The 2026 energy crisis reactivated Cefic's political role: the sector is disproportionately exposed to gas price spikes because both feedstock (naphtha and gas) and energy (steam, heat) costs are energy-derived. Plant closures by Ineos and Solvay in 2026 validated what Cefic had been warning since 2022: that sustained high European energy prices would trigger structural capacity exits that are not easily reversed.
Cefic's own data provides the statistical backbone for the 2022-2026 European chemicals contraction: 37 million tonnes of manufacturing capacity, roughly 9% of the EU total, has been permanently lost, along with approximately 20,000 direct jobs. That figure was published when gas prices were still elevated; the Q1 2026 corporate results from Cefic members show the contraction is continuing at lower TTF levels than anyone expected.

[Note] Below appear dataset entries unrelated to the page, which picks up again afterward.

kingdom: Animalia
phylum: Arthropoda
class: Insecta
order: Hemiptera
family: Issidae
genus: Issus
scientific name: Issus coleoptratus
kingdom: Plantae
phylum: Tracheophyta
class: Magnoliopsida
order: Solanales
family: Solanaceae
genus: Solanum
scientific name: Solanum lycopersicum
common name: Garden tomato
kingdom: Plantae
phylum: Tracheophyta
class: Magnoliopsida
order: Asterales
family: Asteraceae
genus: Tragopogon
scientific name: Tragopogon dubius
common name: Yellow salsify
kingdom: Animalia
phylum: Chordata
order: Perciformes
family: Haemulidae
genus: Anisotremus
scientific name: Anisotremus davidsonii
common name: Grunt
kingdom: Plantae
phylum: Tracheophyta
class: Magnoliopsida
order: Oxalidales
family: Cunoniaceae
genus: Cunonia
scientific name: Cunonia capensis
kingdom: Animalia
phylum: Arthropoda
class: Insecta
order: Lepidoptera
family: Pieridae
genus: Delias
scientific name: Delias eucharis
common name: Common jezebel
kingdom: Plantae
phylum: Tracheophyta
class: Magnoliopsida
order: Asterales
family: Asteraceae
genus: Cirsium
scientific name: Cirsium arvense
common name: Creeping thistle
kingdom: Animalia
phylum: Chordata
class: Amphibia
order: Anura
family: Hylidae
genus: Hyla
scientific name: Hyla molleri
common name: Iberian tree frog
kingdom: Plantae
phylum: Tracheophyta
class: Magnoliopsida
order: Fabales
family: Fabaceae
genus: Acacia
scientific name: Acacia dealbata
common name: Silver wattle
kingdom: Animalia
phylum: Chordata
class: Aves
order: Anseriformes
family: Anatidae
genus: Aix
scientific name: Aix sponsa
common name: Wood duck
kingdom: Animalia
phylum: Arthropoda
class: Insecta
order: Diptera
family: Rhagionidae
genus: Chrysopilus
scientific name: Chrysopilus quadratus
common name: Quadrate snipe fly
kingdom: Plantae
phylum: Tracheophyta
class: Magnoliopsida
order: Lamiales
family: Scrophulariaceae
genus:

Yara International ran its European fertiliser fleet at 75% of capacity through March 2026, a deliberate 25% curtailment, with gas comprising roughly 80% of variable costs. BASF reported Q1 2026 EBITDA of EUR 2.4 billion, down 6% year-on-year, and flagged potential Verbund site production freezes if gas prices do not fall. Both prints confirm that the EUR 70 TTF ceiling that triggered the 2022 wave of plant closures has migrated down: at TTF EUR 43-47 in early 2026, industrial demand destruction is already underway without requiring the crisis conditions of 2022.
For Cefic, the 2026 prints shift the political argument: the association can now show Brussels that the threshold for capacity exits is lower than previously modelled, and that existing members are operating below full utilisation rather than simply closing plants outright. The next lever is whether the EU's summer 2026 gas fill programme brings TTF below EUR 40 before autumn heating demand.